A practicing Quaker, a peacemaker by nature and profession, Masitsa is part of a small but significant group of Kenyans who are ready to heal the country's wounds, one person and one community at a time.

"I was born in the Rift Valley, and I can see how we can live together without prejudice," says Masitsa. "The question is how to be creative enough to respond to conflict without resorting to violence. If I am transformed personally, I can help someone else be transformed."

Using what he calls "silly games" and trust-building exercises, his program has succeeded in rebuilding ties between Muslim and Christian communities in the coastal region of Kenya.
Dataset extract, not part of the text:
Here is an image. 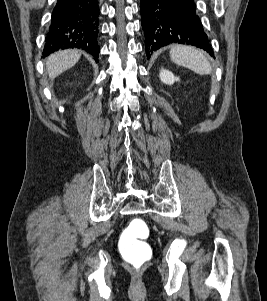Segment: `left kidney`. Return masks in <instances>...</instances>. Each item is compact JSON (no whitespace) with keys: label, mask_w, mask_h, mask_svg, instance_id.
<instances>
[{"label":"left kidney","mask_w":267,"mask_h":301,"mask_svg":"<svg viewBox=\"0 0 267 301\" xmlns=\"http://www.w3.org/2000/svg\"><path fill=\"white\" fill-rule=\"evenodd\" d=\"M159 76L160 80L167 85H171L179 80V78L175 77L171 71L166 69H161Z\"/></svg>","instance_id":"left-kidney-1"}]
</instances>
After 9/11, Muslims there saw Christians as a natural supporters of the US-led war on terror, and Christians saw Muslims as natural supporters of Islamist militants.

"Churches and mosques were being burnt down, so we took our workshop there and had our lay workers help us to establish contact with both sides," Masitsa recalls. "We didn't force anyone to do what they were not comfortable doing, but in time ... everyone began to relax."
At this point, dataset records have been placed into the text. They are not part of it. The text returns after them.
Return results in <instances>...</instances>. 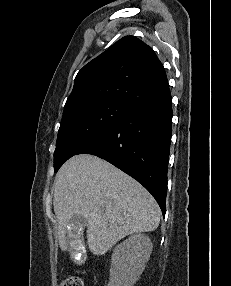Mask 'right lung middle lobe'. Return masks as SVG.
<instances>
[{"label": "right lung middle lobe", "instance_id": "1", "mask_svg": "<svg viewBox=\"0 0 231 286\" xmlns=\"http://www.w3.org/2000/svg\"><path fill=\"white\" fill-rule=\"evenodd\" d=\"M128 112L123 102L103 101L63 116L54 152V171Z\"/></svg>", "mask_w": 231, "mask_h": 286}]
</instances>
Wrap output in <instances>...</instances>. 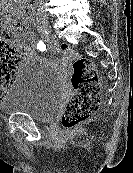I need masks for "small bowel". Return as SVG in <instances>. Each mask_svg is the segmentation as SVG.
Here are the masks:
<instances>
[{"mask_svg":"<svg viewBox=\"0 0 133 173\" xmlns=\"http://www.w3.org/2000/svg\"><path fill=\"white\" fill-rule=\"evenodd\" d=\"M30 21L33 23L34 21L32 20V18L30 19ZM24 37H28L29 40H34V34L30 31H28ZM18 51L21 53V55H23L24 57L30 59L33 58L34 56V50L32 48V46H30L29 44H27L25 42L24 39H21L20 42L18 43L17 46Z\"/></svg>","mask_w":133,"mask_h":173,"instance_id":"1","label":"small bowel"}]
</instances>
While communities are still killing one another, it is too early to hold workshops that build trust. That's why Masitsa and his group are busy meeting with different communities, talking with them, and identifying moderate voices who might be willing to reach out to adversarial communities when tempers cool.

"It's not easy; you can't expect people to go back to normal when all this is going on," Masitsa sighs. "We need to build trust in one another again."